Part of its success, in developing “recipes” for products with its constantly changing menu du jour of materials, is that petit h is one of the only parts of Hermès’ business that invites in collaborators from different fields. “It could be illustrators, artists, designers, anyone who has a sensitivity to the material, and understand the know-how,” Godefroy says. Rather than an isolated design team coming up with ideas that are then executed by the craftspeople, everything works in tandem with each other, befitting of the reversed process. Craftspeople are just as much designers as they are makers, and designers must muscle in on worktops. “Here, that operates everything because we find the innovations downstairs on the tables. There is no engineering part from one side and making part on the other. Everything is linked on the table once the idea arrives.”
The limited production of these objects also make them even rarer than the lusted-after Birkins and Kellys. Though petit h now has a dedicated retail space on Paris’ Left Bank, it is still sold globally through ephemeral pop-ups that travel the house’s global network of stores. “Sometimes we have only two or three pieces, and then when it’s not more, it’s done,” smiles Godefroy, who adds that customers often request certain colours or styles that just aren’t possible to create. Often, those customers follow the travelling exhibitions and retail pop-ups around the world, hopping across continents eager to snap up whatever limited edition objects are available. “You need to follow us all around the world when you go abroad,” Godefroy smiles, perhaps taking pleasure in the fact that petit h isn’t so beholden to custom orders and seasonal collections.
But given that sustainability’s end goal is zero-waste, it presents somewhat of a paradox for petit h. The less offcuts and surplus materials, the less Godefroy and his team have to work with — even if demand for their upcycled objects is growing. “It is a paradox, but the craftspeople are very attentive to the material,” he reflects. “When they cut something they always keep the piece that are not used. The whole workshops have that in mind too: to keep the material, and be very careful with the leather, which is really precious and they don’t throw anything away anymore. They have the same state of mind as petit h, to really keep everything maybe to redo something with that.”

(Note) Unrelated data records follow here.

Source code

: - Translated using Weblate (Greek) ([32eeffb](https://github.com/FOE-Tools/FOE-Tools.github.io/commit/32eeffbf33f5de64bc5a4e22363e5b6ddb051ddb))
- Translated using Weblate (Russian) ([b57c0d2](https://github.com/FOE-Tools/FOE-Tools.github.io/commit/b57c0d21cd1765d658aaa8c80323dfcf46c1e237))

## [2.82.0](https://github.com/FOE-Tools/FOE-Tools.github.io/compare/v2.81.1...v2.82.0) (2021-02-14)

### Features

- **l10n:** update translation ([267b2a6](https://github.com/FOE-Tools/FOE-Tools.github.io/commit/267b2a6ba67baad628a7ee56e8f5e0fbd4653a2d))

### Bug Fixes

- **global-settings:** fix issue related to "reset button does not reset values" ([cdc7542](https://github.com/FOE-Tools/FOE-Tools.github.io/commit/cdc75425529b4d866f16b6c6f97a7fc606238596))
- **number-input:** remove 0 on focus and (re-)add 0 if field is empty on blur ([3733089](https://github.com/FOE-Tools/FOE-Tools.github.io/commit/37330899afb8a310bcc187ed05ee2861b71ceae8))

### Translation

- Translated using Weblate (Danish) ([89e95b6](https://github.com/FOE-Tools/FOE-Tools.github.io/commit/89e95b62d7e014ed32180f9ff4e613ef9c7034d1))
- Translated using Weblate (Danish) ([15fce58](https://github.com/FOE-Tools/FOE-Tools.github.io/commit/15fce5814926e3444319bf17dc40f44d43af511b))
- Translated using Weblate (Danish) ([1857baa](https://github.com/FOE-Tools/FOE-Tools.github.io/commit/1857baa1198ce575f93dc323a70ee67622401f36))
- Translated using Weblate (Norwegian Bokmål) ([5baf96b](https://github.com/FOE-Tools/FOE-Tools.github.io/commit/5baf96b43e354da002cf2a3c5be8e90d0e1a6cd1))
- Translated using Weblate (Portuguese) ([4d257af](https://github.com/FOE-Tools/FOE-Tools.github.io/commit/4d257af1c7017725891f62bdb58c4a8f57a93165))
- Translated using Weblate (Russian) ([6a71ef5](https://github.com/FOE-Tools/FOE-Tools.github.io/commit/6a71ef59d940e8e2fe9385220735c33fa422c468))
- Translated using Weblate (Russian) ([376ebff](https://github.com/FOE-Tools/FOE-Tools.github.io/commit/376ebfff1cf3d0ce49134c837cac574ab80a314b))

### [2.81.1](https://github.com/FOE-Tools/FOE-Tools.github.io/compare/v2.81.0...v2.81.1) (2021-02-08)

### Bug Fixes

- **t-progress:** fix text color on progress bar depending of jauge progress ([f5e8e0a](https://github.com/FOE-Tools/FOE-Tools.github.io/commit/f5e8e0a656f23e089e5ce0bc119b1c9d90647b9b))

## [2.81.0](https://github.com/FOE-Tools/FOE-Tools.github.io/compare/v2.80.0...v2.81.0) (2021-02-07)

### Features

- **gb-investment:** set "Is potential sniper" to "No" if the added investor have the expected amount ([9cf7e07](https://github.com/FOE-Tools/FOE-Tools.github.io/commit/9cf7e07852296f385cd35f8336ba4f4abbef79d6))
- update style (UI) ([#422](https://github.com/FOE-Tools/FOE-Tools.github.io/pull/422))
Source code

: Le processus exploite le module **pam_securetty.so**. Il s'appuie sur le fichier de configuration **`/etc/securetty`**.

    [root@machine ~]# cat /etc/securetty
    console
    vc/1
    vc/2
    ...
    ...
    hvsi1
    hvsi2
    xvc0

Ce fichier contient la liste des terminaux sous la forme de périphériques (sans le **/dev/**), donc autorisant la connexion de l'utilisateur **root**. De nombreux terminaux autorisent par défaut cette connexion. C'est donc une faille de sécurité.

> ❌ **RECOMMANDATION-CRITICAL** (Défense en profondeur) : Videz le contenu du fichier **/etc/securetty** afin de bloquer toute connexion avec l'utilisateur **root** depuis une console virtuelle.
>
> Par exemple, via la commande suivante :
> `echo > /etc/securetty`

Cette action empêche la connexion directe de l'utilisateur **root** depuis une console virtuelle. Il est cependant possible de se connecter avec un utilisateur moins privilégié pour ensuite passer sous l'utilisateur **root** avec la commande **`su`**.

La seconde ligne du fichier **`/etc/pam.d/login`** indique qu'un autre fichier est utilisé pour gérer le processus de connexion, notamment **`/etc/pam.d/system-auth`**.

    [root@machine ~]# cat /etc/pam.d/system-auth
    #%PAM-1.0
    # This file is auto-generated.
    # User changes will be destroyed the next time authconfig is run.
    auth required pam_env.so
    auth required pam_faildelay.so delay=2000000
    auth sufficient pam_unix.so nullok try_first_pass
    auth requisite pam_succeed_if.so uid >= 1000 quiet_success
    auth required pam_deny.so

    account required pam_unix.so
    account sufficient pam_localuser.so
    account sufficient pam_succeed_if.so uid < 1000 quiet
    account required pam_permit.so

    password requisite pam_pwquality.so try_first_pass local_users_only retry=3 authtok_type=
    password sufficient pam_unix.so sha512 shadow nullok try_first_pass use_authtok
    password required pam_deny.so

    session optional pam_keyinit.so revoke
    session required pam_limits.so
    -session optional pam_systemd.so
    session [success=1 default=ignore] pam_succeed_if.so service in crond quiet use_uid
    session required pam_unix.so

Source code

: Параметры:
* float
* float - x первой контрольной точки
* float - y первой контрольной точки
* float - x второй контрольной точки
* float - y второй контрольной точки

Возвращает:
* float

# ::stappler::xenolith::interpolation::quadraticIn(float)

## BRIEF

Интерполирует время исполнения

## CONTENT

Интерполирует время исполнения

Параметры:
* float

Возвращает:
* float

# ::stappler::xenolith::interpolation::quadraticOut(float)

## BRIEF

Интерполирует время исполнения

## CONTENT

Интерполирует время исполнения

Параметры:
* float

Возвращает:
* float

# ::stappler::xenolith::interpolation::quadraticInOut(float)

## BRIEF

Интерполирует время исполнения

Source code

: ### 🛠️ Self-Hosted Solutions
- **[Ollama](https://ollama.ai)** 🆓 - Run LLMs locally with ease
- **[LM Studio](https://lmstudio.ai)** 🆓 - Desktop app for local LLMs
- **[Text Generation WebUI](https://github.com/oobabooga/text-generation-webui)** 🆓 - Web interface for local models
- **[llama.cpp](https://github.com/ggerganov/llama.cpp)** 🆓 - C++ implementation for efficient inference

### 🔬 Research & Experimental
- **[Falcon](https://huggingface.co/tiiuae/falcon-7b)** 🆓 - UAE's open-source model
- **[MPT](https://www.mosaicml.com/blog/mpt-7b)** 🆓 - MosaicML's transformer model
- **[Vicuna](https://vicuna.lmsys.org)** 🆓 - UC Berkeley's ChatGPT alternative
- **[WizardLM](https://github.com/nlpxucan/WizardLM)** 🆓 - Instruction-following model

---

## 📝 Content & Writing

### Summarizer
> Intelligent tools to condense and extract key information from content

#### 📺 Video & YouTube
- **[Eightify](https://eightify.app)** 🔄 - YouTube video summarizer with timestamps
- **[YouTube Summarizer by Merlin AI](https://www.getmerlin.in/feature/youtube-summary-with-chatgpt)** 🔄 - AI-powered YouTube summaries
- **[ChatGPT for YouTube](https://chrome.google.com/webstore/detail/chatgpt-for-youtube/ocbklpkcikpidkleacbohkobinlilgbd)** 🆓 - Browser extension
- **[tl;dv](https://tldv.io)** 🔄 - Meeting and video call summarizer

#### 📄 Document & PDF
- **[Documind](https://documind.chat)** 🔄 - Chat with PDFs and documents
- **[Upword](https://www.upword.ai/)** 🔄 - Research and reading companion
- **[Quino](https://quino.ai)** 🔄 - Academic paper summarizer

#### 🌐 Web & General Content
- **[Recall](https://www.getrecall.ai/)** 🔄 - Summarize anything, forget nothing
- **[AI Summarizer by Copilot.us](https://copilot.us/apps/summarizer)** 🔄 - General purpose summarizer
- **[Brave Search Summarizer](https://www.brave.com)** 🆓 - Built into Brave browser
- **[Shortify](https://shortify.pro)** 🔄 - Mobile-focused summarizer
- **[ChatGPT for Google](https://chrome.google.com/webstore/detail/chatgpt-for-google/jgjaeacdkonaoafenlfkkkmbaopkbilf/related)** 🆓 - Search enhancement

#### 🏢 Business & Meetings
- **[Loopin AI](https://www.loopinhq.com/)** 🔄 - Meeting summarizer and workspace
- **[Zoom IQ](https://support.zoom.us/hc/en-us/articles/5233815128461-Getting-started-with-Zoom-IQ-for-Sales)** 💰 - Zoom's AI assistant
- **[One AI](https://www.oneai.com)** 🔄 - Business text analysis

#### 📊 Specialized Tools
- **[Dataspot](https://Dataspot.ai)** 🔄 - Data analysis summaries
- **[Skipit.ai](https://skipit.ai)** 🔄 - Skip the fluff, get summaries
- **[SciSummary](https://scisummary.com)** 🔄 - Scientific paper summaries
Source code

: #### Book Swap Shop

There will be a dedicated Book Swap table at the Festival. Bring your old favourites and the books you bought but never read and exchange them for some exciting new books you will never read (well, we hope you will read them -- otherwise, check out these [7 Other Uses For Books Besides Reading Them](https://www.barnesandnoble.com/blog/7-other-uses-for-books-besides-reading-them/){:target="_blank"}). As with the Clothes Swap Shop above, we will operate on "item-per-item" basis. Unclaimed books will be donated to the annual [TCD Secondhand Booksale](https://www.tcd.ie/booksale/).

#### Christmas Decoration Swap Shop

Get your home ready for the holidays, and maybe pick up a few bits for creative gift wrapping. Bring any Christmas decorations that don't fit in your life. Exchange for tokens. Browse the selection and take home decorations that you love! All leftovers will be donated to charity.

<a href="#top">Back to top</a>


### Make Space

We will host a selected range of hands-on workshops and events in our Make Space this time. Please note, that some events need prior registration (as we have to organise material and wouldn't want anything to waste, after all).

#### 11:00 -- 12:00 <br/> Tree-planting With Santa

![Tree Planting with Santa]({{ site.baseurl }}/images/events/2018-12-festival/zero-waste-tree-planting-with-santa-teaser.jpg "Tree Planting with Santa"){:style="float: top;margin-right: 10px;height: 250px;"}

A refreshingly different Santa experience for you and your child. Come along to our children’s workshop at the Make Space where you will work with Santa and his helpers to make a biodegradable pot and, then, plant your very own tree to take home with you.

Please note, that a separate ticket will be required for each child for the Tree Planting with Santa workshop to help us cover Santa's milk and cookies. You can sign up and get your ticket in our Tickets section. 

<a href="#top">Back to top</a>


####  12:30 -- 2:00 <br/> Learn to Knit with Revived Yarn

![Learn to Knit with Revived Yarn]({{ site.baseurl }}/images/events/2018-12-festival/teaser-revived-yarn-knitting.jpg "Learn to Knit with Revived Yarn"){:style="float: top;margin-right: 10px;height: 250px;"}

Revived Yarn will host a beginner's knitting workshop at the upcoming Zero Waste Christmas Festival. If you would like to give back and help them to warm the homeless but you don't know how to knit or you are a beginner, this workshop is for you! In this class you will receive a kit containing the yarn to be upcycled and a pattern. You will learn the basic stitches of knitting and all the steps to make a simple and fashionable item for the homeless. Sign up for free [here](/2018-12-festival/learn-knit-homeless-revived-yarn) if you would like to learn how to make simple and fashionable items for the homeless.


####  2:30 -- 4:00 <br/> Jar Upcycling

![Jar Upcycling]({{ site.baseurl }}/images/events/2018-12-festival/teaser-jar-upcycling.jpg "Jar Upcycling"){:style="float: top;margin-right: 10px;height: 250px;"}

However, given that the house is all about handcraft, there’s always room for human error, luckily for petit h. Besides, judging by the rolls of rainbow-coloured leathers and draws of handles, buckles and defected ceramics in the ateliers, Godefroy and his team have plenty to work with. “The recipe of petit h is material in the middle, creatives and artisans on either side,” he adds. Sustainability has never seemed more delicious.